Records to use.
-- Opening Marker --

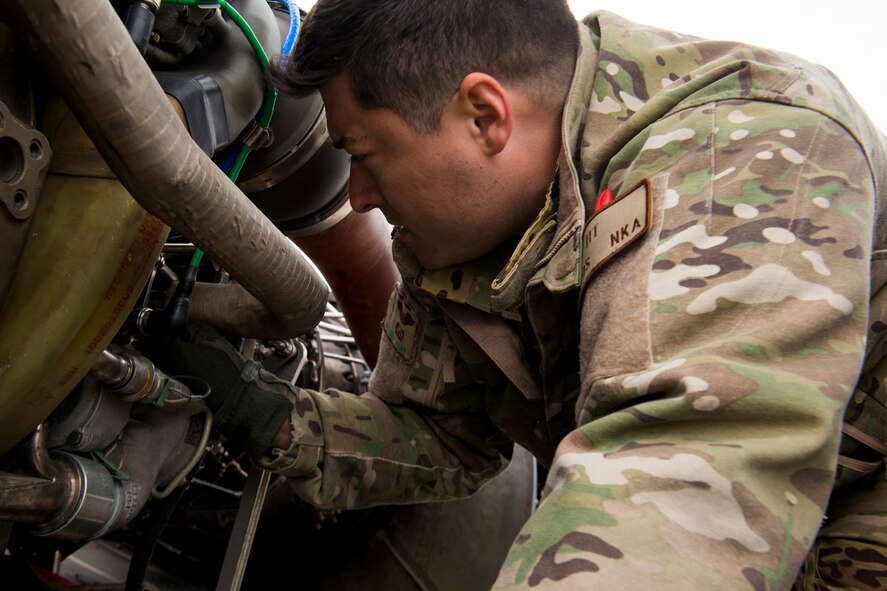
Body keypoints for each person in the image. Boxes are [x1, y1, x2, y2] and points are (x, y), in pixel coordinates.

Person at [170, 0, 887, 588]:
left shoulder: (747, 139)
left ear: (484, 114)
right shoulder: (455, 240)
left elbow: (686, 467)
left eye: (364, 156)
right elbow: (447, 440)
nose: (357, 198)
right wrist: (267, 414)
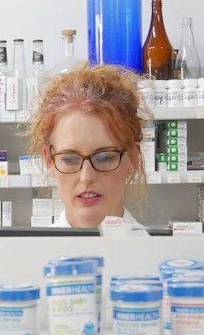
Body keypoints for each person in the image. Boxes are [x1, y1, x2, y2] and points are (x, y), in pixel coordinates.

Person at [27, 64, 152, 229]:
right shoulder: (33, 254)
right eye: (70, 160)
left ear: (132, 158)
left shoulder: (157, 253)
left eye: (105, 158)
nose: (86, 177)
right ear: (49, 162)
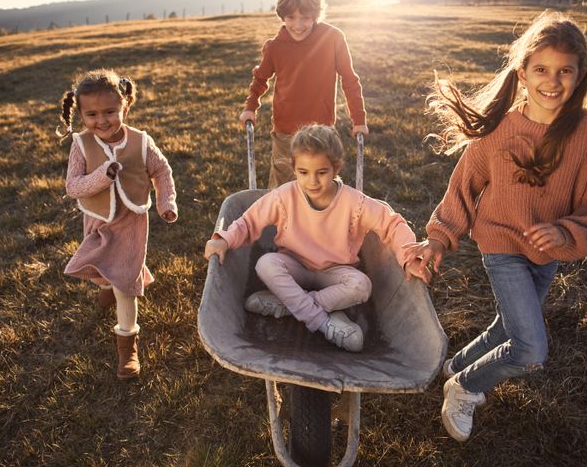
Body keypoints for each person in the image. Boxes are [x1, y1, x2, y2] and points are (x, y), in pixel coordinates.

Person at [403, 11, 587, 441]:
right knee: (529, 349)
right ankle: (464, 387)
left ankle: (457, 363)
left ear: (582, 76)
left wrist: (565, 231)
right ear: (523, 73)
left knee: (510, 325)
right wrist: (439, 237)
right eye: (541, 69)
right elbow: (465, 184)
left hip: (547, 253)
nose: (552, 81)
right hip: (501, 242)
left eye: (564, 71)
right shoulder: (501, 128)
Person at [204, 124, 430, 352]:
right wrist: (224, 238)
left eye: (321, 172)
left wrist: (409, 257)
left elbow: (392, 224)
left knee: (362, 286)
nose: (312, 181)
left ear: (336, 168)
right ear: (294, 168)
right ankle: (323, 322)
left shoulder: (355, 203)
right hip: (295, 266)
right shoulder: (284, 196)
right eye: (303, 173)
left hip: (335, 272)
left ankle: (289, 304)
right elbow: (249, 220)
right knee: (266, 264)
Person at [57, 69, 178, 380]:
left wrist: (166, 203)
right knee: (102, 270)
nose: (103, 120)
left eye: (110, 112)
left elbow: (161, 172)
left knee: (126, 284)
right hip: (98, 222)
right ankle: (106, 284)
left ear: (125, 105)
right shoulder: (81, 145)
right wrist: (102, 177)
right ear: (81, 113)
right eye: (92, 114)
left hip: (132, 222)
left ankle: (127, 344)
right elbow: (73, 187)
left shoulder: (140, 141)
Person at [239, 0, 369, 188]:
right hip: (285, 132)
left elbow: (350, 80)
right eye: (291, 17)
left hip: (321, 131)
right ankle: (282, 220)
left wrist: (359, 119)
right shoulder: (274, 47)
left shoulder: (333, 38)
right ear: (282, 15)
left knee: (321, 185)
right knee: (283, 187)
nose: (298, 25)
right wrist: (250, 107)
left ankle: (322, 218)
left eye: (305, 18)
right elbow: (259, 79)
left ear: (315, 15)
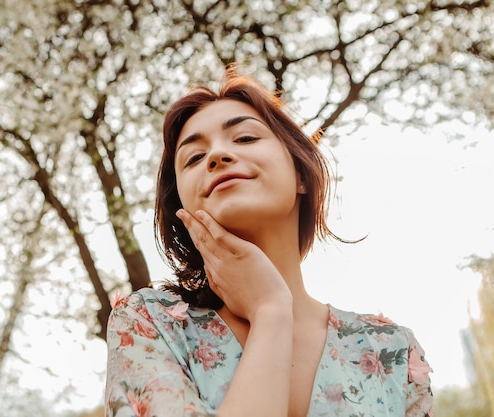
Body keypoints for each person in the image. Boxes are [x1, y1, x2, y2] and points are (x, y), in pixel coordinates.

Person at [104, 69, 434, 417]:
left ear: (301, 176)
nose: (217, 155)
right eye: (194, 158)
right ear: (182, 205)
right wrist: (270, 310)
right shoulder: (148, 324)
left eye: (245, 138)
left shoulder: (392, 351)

-- Closing Marker --

Your objective. Print the full listing again exactly, and drop every image from it.

Written answer.
Body keypoints for each person in the image. Boxes are [x1, y1, x2, y2] and points are (x, y), in pixel coordinates.

Person at [170, 0, 887, 588]:
left shoulder: (747, 139)
left ear: (484, 114)
right shoulder: (455, 240)
left elbow: (686, 467)
left eye: (364, 156)
right elbow: (447, 440)
nose: (357, 198)
right wrist: (267, 414)
Body keypoints for each person in the image. Boxes are [x1, y1, x2, y2] and points are (x, y), in pixel coordinates.

Person at [27, 64, 152, 229]:
right shoulder: (33, 254)
right eye: (70, 160)
left ear: (132, 158)
left shoulder: (157, 253)
left eye: (105, 158)
nose: (86, 177)
right ear: (49, 162)
Body keypoints for each person in the image. Boxes are [x1, y1, x2, y2] and points are (x, y), in pixel coordinates.

Person at [403, 11, 587, 441]:
right knee: (529, 349)
right ankle: (464, 387)
left ankle: (457, 363)
left ear: (582, 76)
left wrist: (565, 231)
right ear: (523, 73)
left knee: (510, 325)
right wrist: (439, 237)
right eye: (541, 69)
right elbow: (465, 184)
left hip: (547, 253)
nose: (552, 81)
right hip: (501, 242)
left eye: (564, 71)
right shoulder: (501, 128)
Person at [204, 124, 430, 352]:
right wrist: (224, 238)
left eye: (321, 172)
left wrist: (409, 257)
left elbow: (392, 224)
left knee: (362, 286)
nose: (312, 181)
left ear: (336, 168)
right ear: (294, 168)
right ankle: (323, 322)
left shoulder: (355, 203)
right hip: (295, 266)
right shoulder: (284, 196)
right eye: (303, 173)
left hip: (335, 272)
left ankle: (289, 304)
right elbow: (249, 220)
right knee: (266, 264)
Person at [57, 69, 178, 380]:
left wrist: (166, 203)
right knee: (102, 270)
nose: (103, 120)
left eye: (110, 112)
left elbow: (161, 172)
left knee: (126, 284)
right hip: (98, 222)
right ankle: (106, 284)
left ear: (125, 105)
right shoulder: (81, 145)
right wrist: (102, 177)
right ear: (81, 113)
right eye: (92, 114)
left hip: (132, 222)
left ankle: (127, 344)
right elbow: (73, 187)
left shoulder: (140, 141)
Person at [239, 0, 369, 188]:
right hip: (285, 132)
left elbow: (350, 80)
right eye: (291, 17)
left hip: (321, 131)
right ankle: (282, 220)
left wrist: (359, 119)
right shoulder: (274, 47)
left shoulder: (333, 38)
right ear: (282, 15)
left knee: (321, 185)
right knee: (283, 187)
nose: (298, 25)
right wrist: (250, 107)
left ankle: (322, 218)
left eye: (305, 18)
right elbow: (259, 79)
left ear: (315, 15)
Body keypoints for each person in the image. Boxes are [x1, y1, x2, y2] and points are (x, y), in pixel coordinates.

Person at [104, 69, 434, 417]:
left ear: (301, 176)
nose: (217, 155)
right eye: (194, 158)
right ear: (182, 205)
right wrist: (270, 310)
right shoulder: (148, 324)
left eye: (245, 138)
left shoulder: (392, 351)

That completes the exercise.